Page text:
-- start --
Since I am already behind on so many blogs (mainly Chicago trip and bull run) I decided to write my Seattle trip while it is fresh (or fuzzy considering I am operating on about 5 hours of sleep).
Here are some highlights.
Crabbing and kayaking in Puget Sound, eagle watching in Indianola, jewelry buying and cemetery strolling in Suquamish, driving around Little Boston, the Great Wind-Up, farmers and art market in Kingston, licorice ice-cream and sheep store in Port Gamble, Victorians and lighthouses in Port Townsend. Lots of old friends: Chloe, Drew, Kevin, Ezra, Dave, Erik, Art, Lisa, Jeff, Mick, Nadine and Kristal. Trying new restaurants and shops in Seattle. Visiting my old apartment on Capitol Hill. Family dinners. The Cup and Muffin. Sweet, farty, clingy dog. New favorite sweatshirt from nephew. Morning routine of raw pea pillaging. Introducing Big Freedia to North Kitsap. The exotic windblown hair of a VW convertible vs. the tangled mess of the deathtrap Suzuki. Ivars! Meeting my cousin’s children for the first time. Dahlias. Lots of dahlias! Shameful street dance in downtown Seattle. Ferry rides. Cheating at freeze tag. Tour of old boats on Lake Union. Collecting rocks at Hansville. Zombie flower photo shoot. A free-for-all track meet. And watching my incredible nephew marry his beautiful bride – I have a new niece!
However… way too much caution thrown to the wind in terms of chowder, wine, and sourdough bread. I never thought I would be coming back to New Orleans to detox but… the next few days of strict diet and gym are going to be painful. I am too scared to step on the scale until I do some serious damage control. But the main point of this blog is not personal – it is about books! I scored MAJOR at some used bookstores. How I got them all home is another story.
On my birthday, my friends took me to Half-Price Books in Capitol Hill (as well as some fantastic restaurants and bars). My brother recommended the place. Good selection, decent prices, but nothing too unusual. If you want to find your run-of-the-mill selections then this is the place to go. Two stories, very nice staff, and easily organized. I missed the old Elliot Bay Bookstore in downtown Seattle, which was one of my favorite places, but did not have a chance to go to their new location.
Mr. B’s Bookery in Kingston. They were a bit more expensive but did have a nice small collectible selection. While I am aware most bookstores focus on their region, I am always on the lookout for something strange. In New Orleans bookstores I have found one-hundred year old government papers from Connecticut and Missouri. Cool, but no help to me. So I always cross my fingers that I will find something like that about New Orleans in some far away place… But no such luck, thus far.
One of my favorite used bookstores is in Port Townsend, William James-Bookseller. I have found some great things there. This trip, I didn’t have a lot of time and some weird guy smelling like cigar kept following me around the store saying, “Well, will you look at that. Did you ever think I would find this?” holding up some book I have never heard of, and of course, I had no idea what the hell he was talking about. Prices for your average paperback seemed a bit high. I don’t want to pay $7 for a used paperback that costs $9 new, but I found some nice children’s books.
-- end --
Instructions:
• 1. Which bookstores does the blog post name?
• 2. How would you sum up the blog post in two sentences?
The items below have no connection to the blog post.

Provided records:
-- start --
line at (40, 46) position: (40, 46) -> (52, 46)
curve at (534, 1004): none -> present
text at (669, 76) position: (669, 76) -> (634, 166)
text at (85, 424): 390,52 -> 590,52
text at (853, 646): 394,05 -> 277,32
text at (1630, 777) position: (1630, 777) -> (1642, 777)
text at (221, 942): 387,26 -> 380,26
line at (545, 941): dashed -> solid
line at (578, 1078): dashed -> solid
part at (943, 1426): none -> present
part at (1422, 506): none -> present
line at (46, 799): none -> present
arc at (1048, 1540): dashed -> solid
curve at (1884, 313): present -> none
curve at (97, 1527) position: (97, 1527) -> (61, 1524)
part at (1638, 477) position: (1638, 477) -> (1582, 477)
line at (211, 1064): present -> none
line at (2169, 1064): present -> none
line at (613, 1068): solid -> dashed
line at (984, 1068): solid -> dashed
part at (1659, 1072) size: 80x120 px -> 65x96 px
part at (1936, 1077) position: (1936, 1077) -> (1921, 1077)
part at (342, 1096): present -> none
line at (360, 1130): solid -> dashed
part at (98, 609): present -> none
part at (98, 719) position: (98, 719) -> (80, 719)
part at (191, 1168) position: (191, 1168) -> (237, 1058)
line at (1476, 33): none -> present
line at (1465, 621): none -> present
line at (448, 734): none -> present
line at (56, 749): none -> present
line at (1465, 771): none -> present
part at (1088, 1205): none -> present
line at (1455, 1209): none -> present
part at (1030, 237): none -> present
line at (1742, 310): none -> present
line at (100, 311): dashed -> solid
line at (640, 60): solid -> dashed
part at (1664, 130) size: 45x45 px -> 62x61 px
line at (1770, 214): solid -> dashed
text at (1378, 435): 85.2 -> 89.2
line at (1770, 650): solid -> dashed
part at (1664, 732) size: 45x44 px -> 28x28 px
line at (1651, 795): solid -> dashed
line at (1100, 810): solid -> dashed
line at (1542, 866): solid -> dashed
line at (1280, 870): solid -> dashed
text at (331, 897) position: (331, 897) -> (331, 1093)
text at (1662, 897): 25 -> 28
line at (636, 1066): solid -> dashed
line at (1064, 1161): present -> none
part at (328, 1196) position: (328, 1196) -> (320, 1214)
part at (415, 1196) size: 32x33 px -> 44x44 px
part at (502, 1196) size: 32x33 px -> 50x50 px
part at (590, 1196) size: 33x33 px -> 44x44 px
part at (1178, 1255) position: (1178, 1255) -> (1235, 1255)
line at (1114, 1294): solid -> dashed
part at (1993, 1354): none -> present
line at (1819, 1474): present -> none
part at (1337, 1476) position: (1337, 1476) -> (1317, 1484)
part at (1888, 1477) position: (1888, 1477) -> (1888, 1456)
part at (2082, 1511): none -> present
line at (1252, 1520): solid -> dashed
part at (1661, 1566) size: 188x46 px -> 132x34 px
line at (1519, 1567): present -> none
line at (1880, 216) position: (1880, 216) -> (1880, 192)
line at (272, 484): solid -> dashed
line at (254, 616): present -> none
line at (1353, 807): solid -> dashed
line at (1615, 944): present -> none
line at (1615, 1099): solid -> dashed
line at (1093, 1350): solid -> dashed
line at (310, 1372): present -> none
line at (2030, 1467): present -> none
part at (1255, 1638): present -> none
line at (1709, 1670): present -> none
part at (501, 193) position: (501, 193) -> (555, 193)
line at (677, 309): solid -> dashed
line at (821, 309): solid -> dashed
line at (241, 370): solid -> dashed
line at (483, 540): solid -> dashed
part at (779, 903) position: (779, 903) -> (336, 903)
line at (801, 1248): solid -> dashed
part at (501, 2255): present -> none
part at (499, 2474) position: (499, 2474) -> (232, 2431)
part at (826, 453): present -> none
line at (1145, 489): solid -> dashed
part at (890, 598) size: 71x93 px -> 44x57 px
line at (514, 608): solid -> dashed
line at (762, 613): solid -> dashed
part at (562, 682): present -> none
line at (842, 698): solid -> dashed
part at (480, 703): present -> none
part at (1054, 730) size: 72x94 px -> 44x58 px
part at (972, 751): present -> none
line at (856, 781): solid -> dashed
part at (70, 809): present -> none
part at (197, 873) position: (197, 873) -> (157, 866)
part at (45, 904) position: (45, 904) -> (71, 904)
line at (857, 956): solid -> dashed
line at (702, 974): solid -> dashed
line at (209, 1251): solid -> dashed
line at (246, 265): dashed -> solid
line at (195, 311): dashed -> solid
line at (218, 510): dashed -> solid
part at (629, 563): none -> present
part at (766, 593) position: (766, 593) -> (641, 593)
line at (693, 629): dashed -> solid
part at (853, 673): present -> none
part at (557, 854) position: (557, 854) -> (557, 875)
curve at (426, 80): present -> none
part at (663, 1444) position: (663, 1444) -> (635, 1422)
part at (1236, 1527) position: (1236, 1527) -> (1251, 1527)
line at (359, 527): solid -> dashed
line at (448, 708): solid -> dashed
-- end --
Replies:
• 1. Half-Price Books, Elliot Bay Bookstore, Mr. B's Bookery, and William James-Bookseller

• 2. The writer describes a trip to Seattle and nearby towns filled with outings, old friends, family dinners, and a nephew's wedding, and admits to overindulging in chowder, wine, and sourdough bread. The main focus is used bookstores: Half-Price Books in Capitol Hill, Mr. B's Bookery in Kingston, and William James-Bookseller in Port Townsend.